When he moved to the city with his elderly parents early on during the Depression, work had been scarce. He was a good prospect, however—a tall, polite young man. A member of parliament from his home district, who knew his father and knew that he had left behind many relatives in his constituency, had found Halldór a job with the police, where he had come to earn a reputation for conscientiousness and good handwriting. Halldór wrote better reports than almost anyone else, and this was one of the reasons he was offered a job in the detective division. He accepted it in order to get out of the uniform. Much later he had been given a promotion, when his turn came, on grounds of seniority.
When he was younger, he had sometimes thought about becoming a schoolmaster and teaching spelling, but then he had discovered that children scare him; he found it easier to deal with criminals. He had become used to this life, or else he lacked the courage to change it.
Halldór glanced at the clock and stood up. He took a thick gray overcoat from the closet in the lobby, along with a checkered scarf and a fur hat. At the front door he slipped into a pair of well-polished black leather winter boots. His wife handed him his briefcase and kissed him on the cheek.
“Bye, dear, and be careful; it’s very slippery,” she warned. He stopped for a moment on the steps. It was still snowing, and the branches on the big conifers sagged under the bulk of the snow that had piled upon them during the night. It was rare for this amount of snow to fall when it was so calm, and it rather reminded him of a Christmas card. The snow creaked as he carefully descended the steps.
Diary I
July 12, 1910. Skagafjördur. Woke early and crawled out of the tent. The fog had lifted and now there was a view all round. Hegranes is low-lying on the eastern side along the lagoons, but higher toward the west, where marshes alternate with gravel flats and steep cliffs…Crossing the western lagoons by an ancient rope ferry that is hauled by manpower with a winch, an antique if ever I saw one. The ferry carries 8 to 10 horses, and the tariff is 5 aurar per horse and 10 aurar per person. The ferryman is tall, with a full, strawberry-blond beard; a good-looking man, and likeable. He invited us to take a draught from his flask of brennivín after we had paid him a generous fare. He lives on his own in a hovel by the mouth of the lagoon. I felt dizzy during the ferry. Perhaps it was the brennivín. I am not used to it…
July 14, 1910. We set out over Holtavörduheidi. You are hardly aware of the escarpment, although the ground rises steadily. There are a number of watercourses and small rivers to wade across, with concrete arch bridges over the largest ones. In the middle of the heath, there are a number of small lakes with trout, and close by, on top of a prominence, there is a refuge hut; innermost it has a cabin intended for human habitation while the rest is for horses. There are two bunks in the cabin, a table and cooking utensils, kettles, jugs, a lamp, and other things. There are cribs along the walls in front, and in the loft there is hay. The house is built from turf and stone, with a metal roof and wooden gable…

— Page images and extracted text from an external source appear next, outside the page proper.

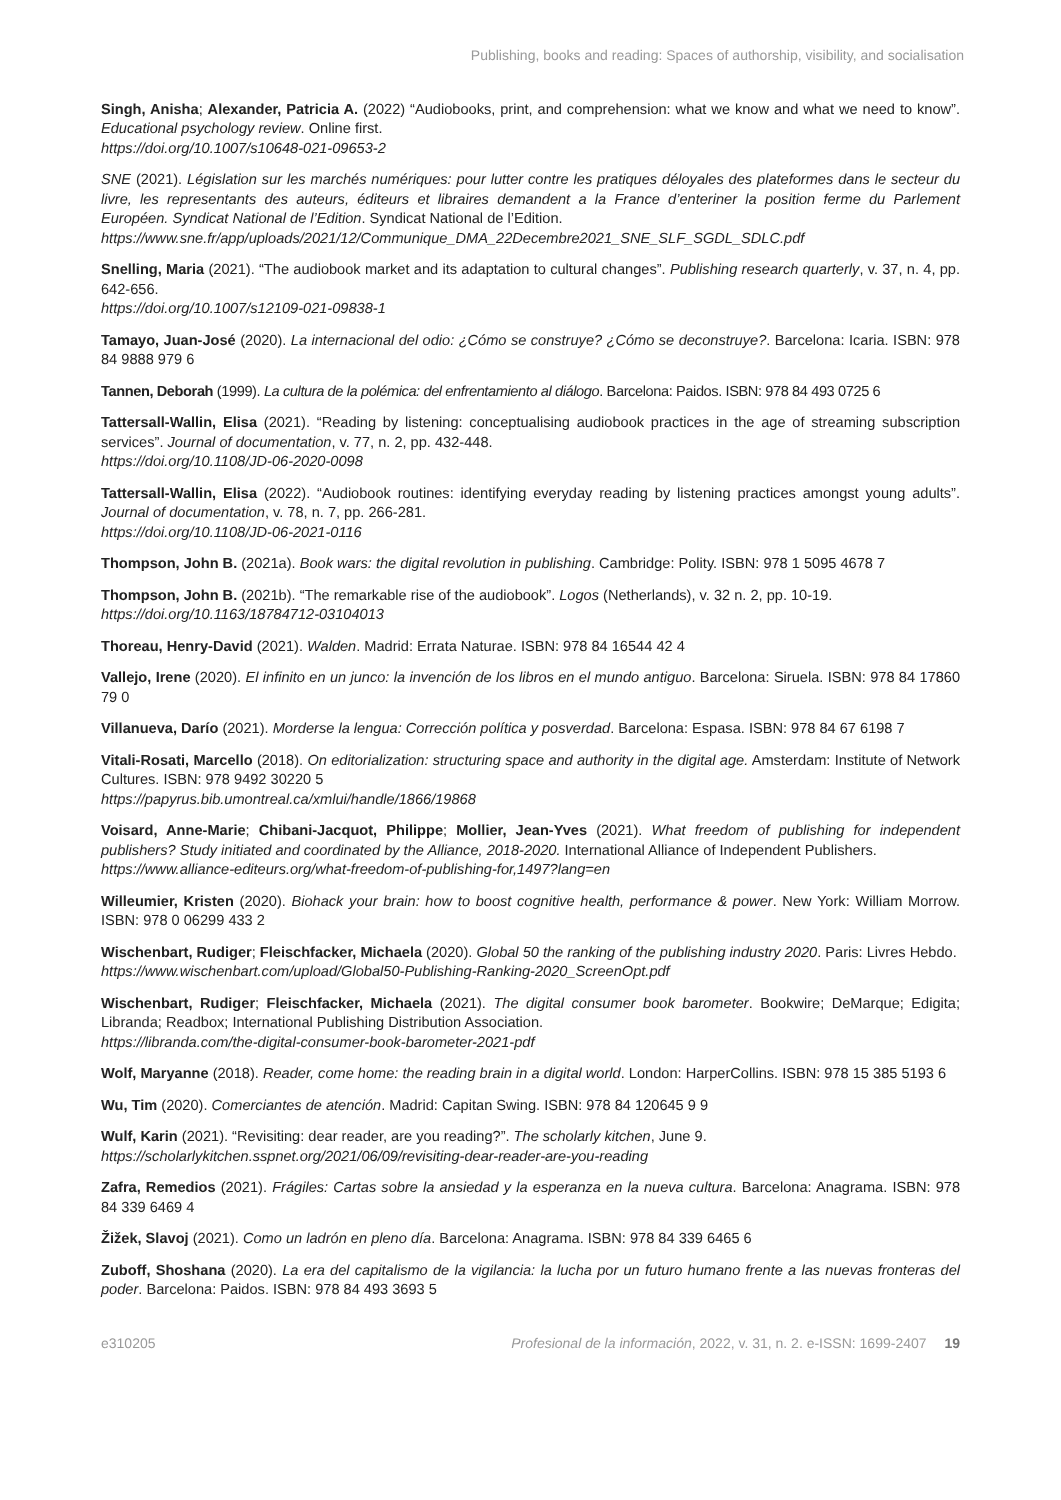Publishing, books and reading: Spaces of authorship, visibility, and socialisation
Singh, Anisha; Alexander, Patricia A. (2022) “Audiobooks, print, and comprehension: what we know and what we need to know”. Educational psychology review. Online first.
https://doi.org/10.1007/s10648-021-09653-2
SNE (2021). Législation sur les marchés numériques: pour lutter contre les pratiques déloyales des plateformes dans le secteur du livre, les representants des auteurs, éditeurs et libraires demandent a la France d’enteriner la position ferme du Parlement Européen. Syndicat National de l’Edition. Syndicat National de l’Edition.
https://www.sne.fr/app/uploads/2021/12/Communique_DMA_22Decembre2021_SNE_SLF_SGDL_SDLC.pdf
Snelling, Maria (2021). “The audiobook market and its adaptation to cultural changes”. Publishing research quarterly, v. 37, n. 4, pp. 642-656.
https://doi.org/10.1007/s12109-021-09838-1
Tamayo, Juan-José (2020). La internacional del odio: ¿Cómo se construye? ¿Cómo se deconstruye?. Barcelona: Icaria. ISBN: 978 84 9888 979 6
Tannen, Deborah (1999). La cultura de la polémica: del enfrentamiento al diálogo. Barcelona: Paidos. ISBN: 978 84 493 0725 6
Tattersall-Wallin, Elisa (2021). “Reading by listening: conceptualising audiobook practices in the age of streaming subscription services”. Journal of documentation, v. 77, n. 2, pp. 432-448.
https://doi.org/10.1108/JD-06-2020-0098
Tattersall-Wallin, Elisa (2022). “Audiobook routines: identifying everyday reading by listening practices amongst young adults”. Journal of documentation, v. 78, n. 7, pp. 266-281.
https://doi.org/10.1108/JD-06-2021-0116
Thompson, John B. (2021a). Book wars: the digital revolution in publishing. Cambridge: Polity. ISBN: 978 1 5095 4678 7
Thompson, John B. (2021b). “The remarkable rise of the audiobook”. Logos (Netherlands), v. 32 n. 2, pp. 10-19.
https://doi.org/10.1163/18784712-03104013
Thoreau, Henry-David (2021). Walden. Madrid: Errata Naturae. ISBN: 978 84 16544 42 4
Vallejo, Irene (2020). El infinito en un junco: la invención de los libros en el mundo antiguo. Barcelona: Siruela. ISBN: 978 84 17860 79 0
Villanueva, Darío (2021). Morderse la lengua: Corrección política y posverdad. Barcelona: Espasa. ISBN: 978 84 67 6198 7
Vitali-Rosati, Marcello (2018). On editorialization: structuring space and authority in the digital age. Amsterdam: Institute of Network Cultures. ISBN: 978 9492 30220 5
https://papyrus.bib.umontreal.ca/xmlui/handle/1866/19868
Voisard, Anne-Marie; Chibani-Jacquot, Philippe; Mollier, Jean-Yves (2021). What freedom of publishing for independent publishers? Study initiated and coordinated by the Alliance, 2018-2020. International Alliance of Independent Publishers.
https://www.alliance-editeurs.org/what-freedom-of-publishing-for,1497?lang=en
Willeumier, Kristen (2020). Biohack your brain: how to boost cognitive health, performance & power. New York: William Morrow. ISBN: 978 0 06299 433 2
Wischenbart, Rudiger; Fleischfacker, Michaela (2020). Global 50 the ranking of the publishing industry 2020. Paris: Livres Hebdo.
https://www.wischenbart.com/upload/Global50-Publishing-Ranking-2020_ScreenOpt.pdf
Wischenbart, Rudiger; Fleischfacker, Michaela (2021). The digital consumer book barometer. Bookwire; DeMarque; Edigita; Libranda; Readbox; International Publishing Distribution Association.
https://libranda.com/the-digital-consumer-book-barometer-2021-pdf
Wolf, Maryanne (2018). Reader, come home: the reading brain in a digital world. London: HarperCollins. ISBN: 978 15 385 5193 6
Wu, Tim (2020). Comerciantes de atención. Madrid: Capitan Swing. ISBN: 978 84 120645 9 9
Wulf, Karin (2021). “Revisiting: dear reader, are you reading?”. The scholarly kitchen, June 9.
https://scholarlykitchen.sspnet.org/2021/06/09/revisiting-dear-reader-are-you-reading
Zafra, Remedios (2021). Frágiles: Cartas sobre la ansiedad y la esperanza en la nueva cultura. Barcelona: Anagrama. ISBN: 978 84 339 6469 4
Žižek, Slavoj (2021). Como un ladrón en pleno día. Barcelona: Anagrama. ISBN: 978 84 339 6465 6
Zuboff, Shoshana (2020). La era del capitalismo de la vigilancia: la lucha por un futuro humano frente a las nuevas fronteras del poder. Barcelona: Paidos. ISBN: 978 84 493 3693 5
e310205 Profesional de la información, 2022, v. 31, n. 2. e-ISSN: 1699-2407 19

It was eleven o’clock in the morning, and Sveinborg Pétursdóttir, a stocky woman who was getting on in years, was on her way to work from her home in Ránargata, east through the Kvos then up toward Laufás. Day was just breaking, but the streetlights were still lit, casting an eerie glow over the snowflakes that drifted earthward in the stillness. There was not much traffic on the streets; most people were now at work and the new snow had already covered their footprints.
Sveinborg plodded on slowly but steadily. She was wearing woolen socks and a sensible pair of wellingtons that were covered by her heavy, long skirt. She wore a blue nylon parka and had a thick wool hat on her head.
This was the route she had walked most days for nigh on twenty-six years. Before that she had been a live-in housekeeper at her current place of employment, so altogether she had been at the house for forty-five years. It was her opinion that having a good employer and the ability to walk to work was life’s greatest happiness.
She paused at a gap in the ice on the edge of Tjörnin Lake, took a paper bag out of her pocket, and picked out a few pieces of bread, throwing them one at a time to the hungry ducks paddling in the meager opening. She often stopped here in bad weather, knowing that there would be few people around to feed these poor creatures that she counted among her best friends. She watched the birds squabble over the crumbs, and tried on her next throw to divide the bread more evenly between them. One of the ducks seemed to be fighting a losing battle, so she threw the next bit in its direction.